Over and over (and over) again, these nouveau religions - which have no actual internal evidence for their own alleged ancientry - resort to *using* [by mangling] pre-existing Hindu sacred literature (and pre-existing Hindu contexts) to "prove their ancientry" by falsely force-reading themselves into said literature, even as they then proceed to paint Hindus/Hindu religion as the villain by inventing morbid fictions (i.e. lies) against these. That is, they both:
1. need Hindus' religion to prop themselves up - thereby implicitly acknowledging that Hindu texts are of verifiably-older traditions than their own (else their own traditions would also be universally recognised as quite so ancient just based on their own testimony, nah?) - and
2. want Hindus/Hindu religion to get denounced as oppressor and evicted as alien, in order to claim for their own late religions both superiority and uniqueness (i.e. nativeness as well as being influential toward Vedic religion, instead of the reality of the direction of travel of influence).
* The language used in the Vedam is externally dated - even were it not accurately - to a time that relatively predates Jainism/Buddhism.

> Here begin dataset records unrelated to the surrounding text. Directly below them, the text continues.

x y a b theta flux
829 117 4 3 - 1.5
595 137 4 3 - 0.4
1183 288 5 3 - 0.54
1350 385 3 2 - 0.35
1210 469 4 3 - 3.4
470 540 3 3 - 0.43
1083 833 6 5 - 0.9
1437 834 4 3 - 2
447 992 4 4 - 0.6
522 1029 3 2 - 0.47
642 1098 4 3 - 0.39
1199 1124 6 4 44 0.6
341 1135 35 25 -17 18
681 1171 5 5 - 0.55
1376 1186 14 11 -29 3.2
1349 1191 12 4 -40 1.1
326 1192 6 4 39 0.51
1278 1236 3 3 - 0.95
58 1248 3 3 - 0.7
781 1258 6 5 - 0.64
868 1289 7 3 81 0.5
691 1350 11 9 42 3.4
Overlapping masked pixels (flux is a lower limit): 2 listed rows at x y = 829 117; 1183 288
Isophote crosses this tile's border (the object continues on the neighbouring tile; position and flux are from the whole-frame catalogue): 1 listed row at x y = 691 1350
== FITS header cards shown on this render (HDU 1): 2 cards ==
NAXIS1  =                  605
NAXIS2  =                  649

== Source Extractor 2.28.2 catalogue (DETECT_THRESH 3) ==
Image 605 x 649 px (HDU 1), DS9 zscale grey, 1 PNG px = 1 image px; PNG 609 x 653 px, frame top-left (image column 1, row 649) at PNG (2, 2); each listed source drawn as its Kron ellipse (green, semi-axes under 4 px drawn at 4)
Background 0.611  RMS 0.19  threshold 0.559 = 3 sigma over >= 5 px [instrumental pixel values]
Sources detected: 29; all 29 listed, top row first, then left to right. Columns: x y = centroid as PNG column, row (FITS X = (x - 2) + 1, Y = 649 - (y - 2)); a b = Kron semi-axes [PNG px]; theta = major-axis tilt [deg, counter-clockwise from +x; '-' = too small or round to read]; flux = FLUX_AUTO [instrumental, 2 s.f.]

Whatever the date assigned (and re-assigned), the *relative* difference is going to be unavoidable (as also the direction of language derivation being Skt to Pkt). I.e. the chronological ordering is always going to be there. And elaborate theologies can't do anything about that. Which is why there's all this frequent desperate backward-projection onto the Vedam and itihAsas by the non-Hindus (the later Indic religions).